▶ [Quoted text]
________________________
City of Wetaskiwin Mayor Tyler Gandam took to Facebook this week to address ongoing online criticism about the city, council and himself. Qiam Noori, Local Journalism Initiative Reporter

City of Wetaskiwin Mayor Tyler Gandam took to Facebook this week to address ongoing online criticism about the city, council and himself. 

In the seven-minute and 35-second video, Gandam covered a number of topics that he considers to be “rumours, myths and flat-out lies.” 

“I haven’t said anything or posted much about it, because I figured if I didn’t give it any attention, it would stop. That has not been the case,” he said. 

“In fact, they just get more ridiculous by the week.” 

Regarding the operation of an emergency shelter run by the non-profit Hope Mission, Gandam says the shelter has a contract with the province and not the city. 

“I also don’t get paid for the Hope Mission in any way,” he said. 

Gandam says that he has been receiving emails both in favour and against the shelter. 

“What I don’t understand is how you can have a petition signed by 1000-plus people both by locals and people outside the community and say the majority of the people don’t want it here,” Gandam said. 

”A thousand people is about eight percent of Wetaskiwin’s population. One thousand people isn’t even the number of people who didn’t vote for me in the last election.” 

In the video, he also addressed a recent sanction he received from council. He said that he contacted two chiefs as well as Minister of Indigenous Affairs Rick Wilson, who is also the MLA for Wetaskiwin-Maskwacis, regarding the shelter.
________________________
▶ [Brief a] Summarize the article on the Wetaskiwin mayor in two sentences.
The article and the records that come after it are unrelated to each other.
________________________
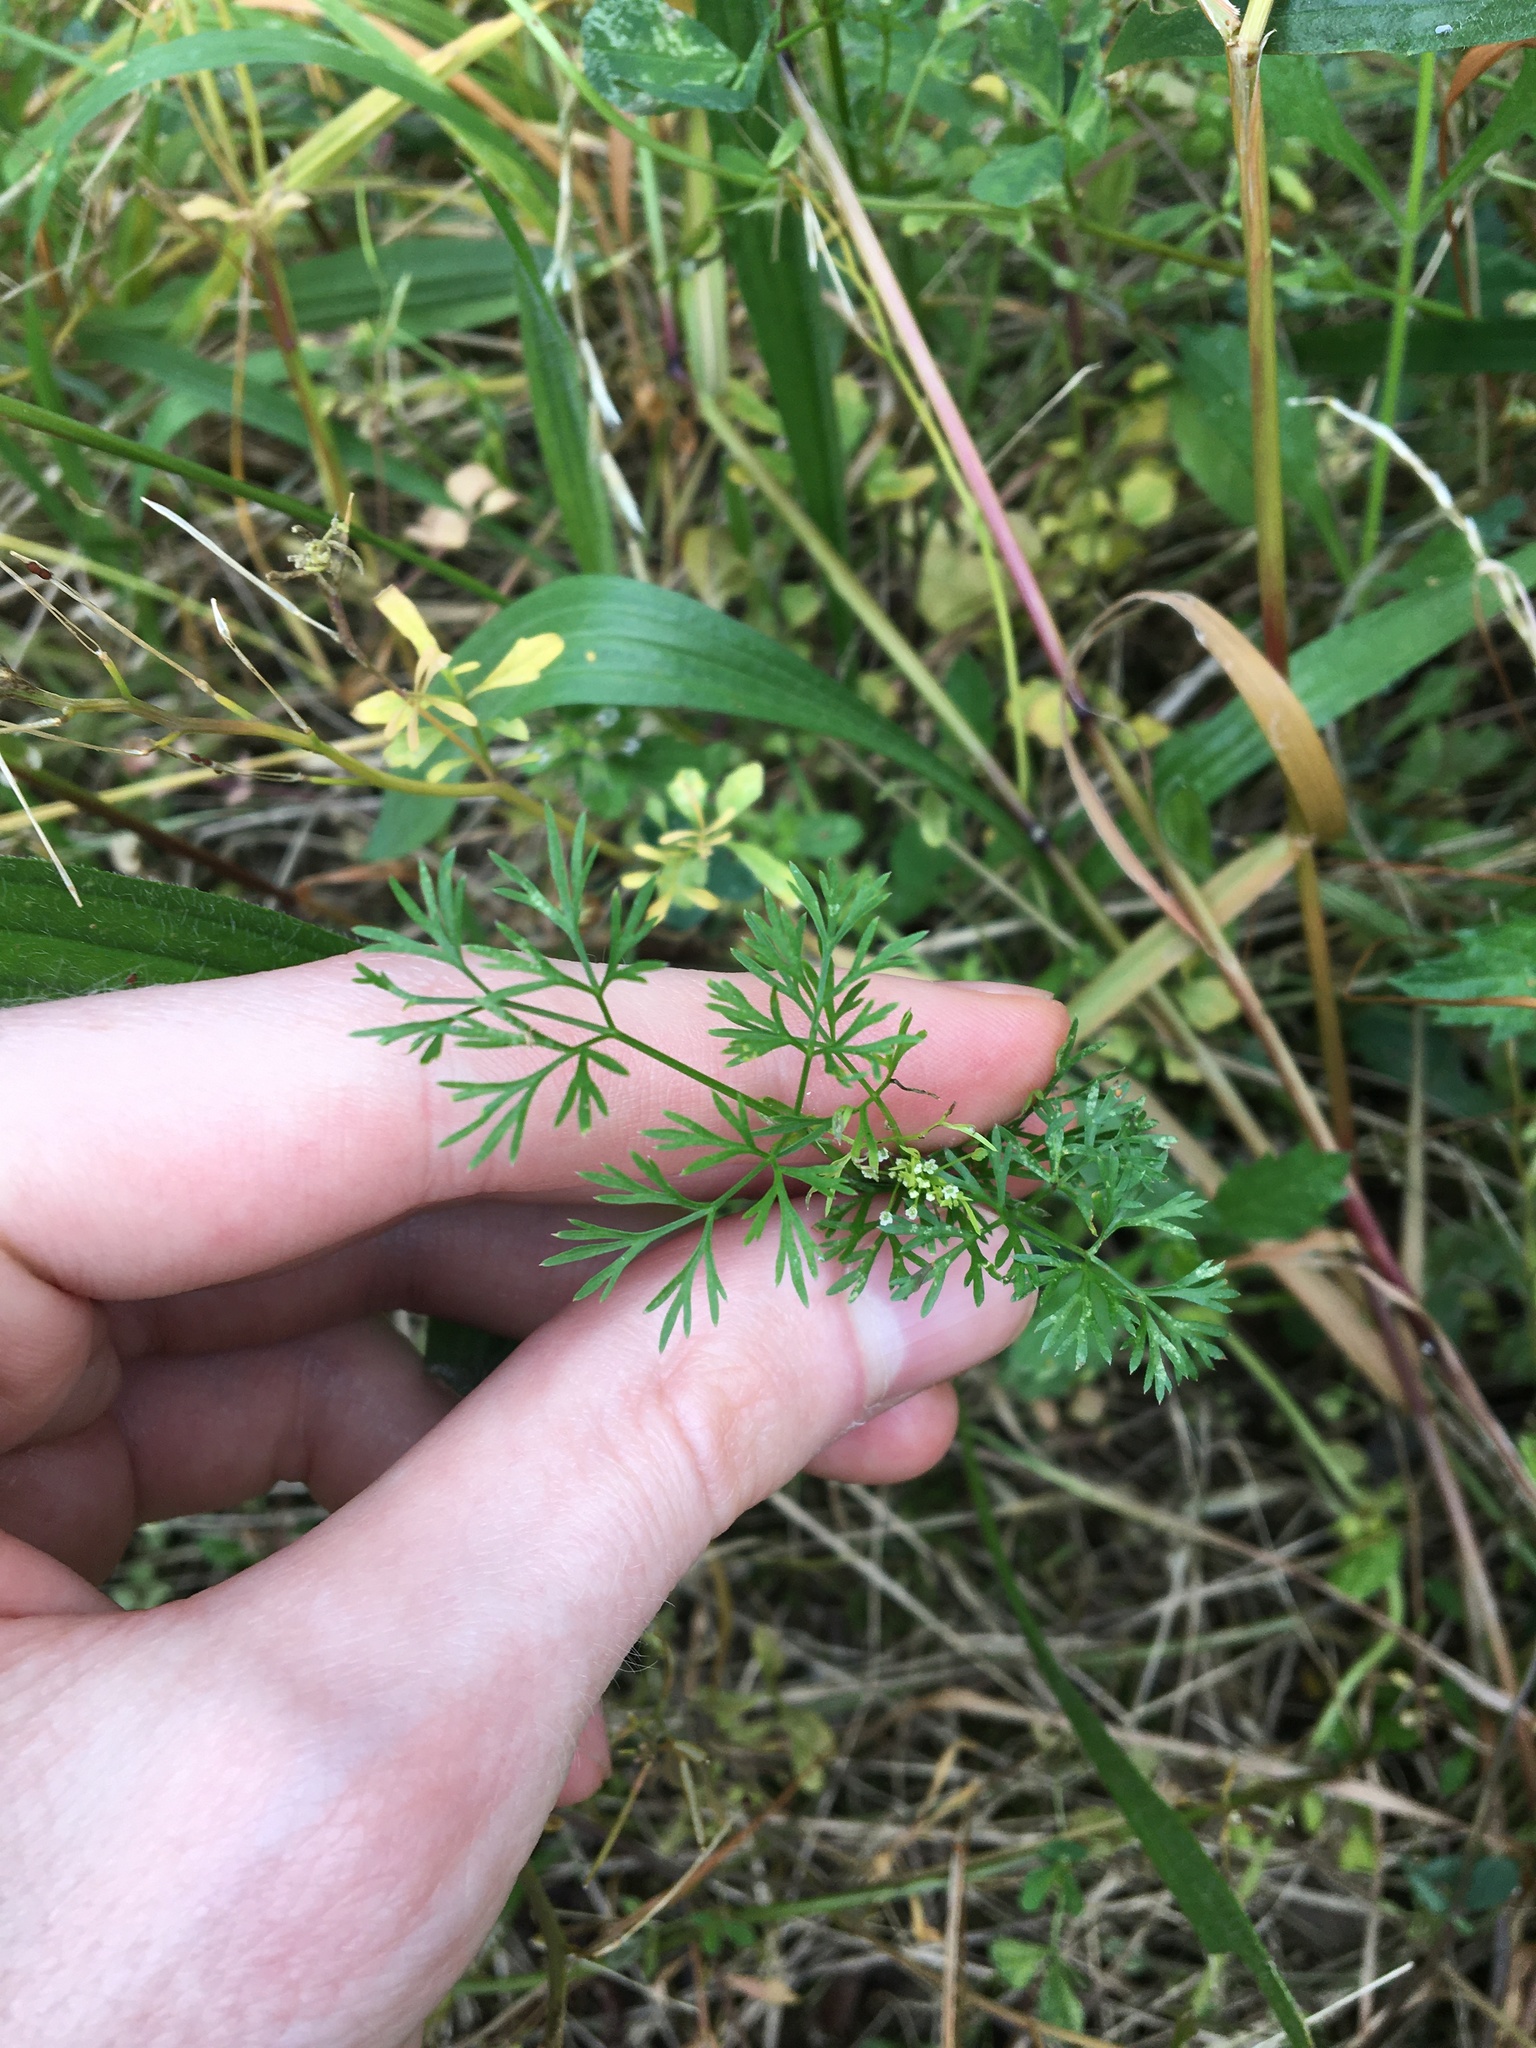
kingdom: Plantae
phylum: Tracheophyta
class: Magnoliopsida
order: Apiales
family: Apiaceae
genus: Cyclospermum
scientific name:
________________________
▶ [Brief b] Extract every line of the records above without any change, leaving out the pictures.

▶ [Answer a] Wetaskiwin Mayor Tyler Gandam posted a Facebook video addressing what he considers rumors, myths and lies about the city, council and himself. He said the Hope Mission emergency shelter is under contract with the province rather than the city, that he receives no payment from it, and that a petition of 1000-plus signatures does not show that most people oppose the shelter.

▶ [Answer b]
kingdom: Plantae
phylum: Tracheophyta
class: Magnoliopsida
order: Apiales
family: Apiaceae
genus: Cyclospermum
scientific name:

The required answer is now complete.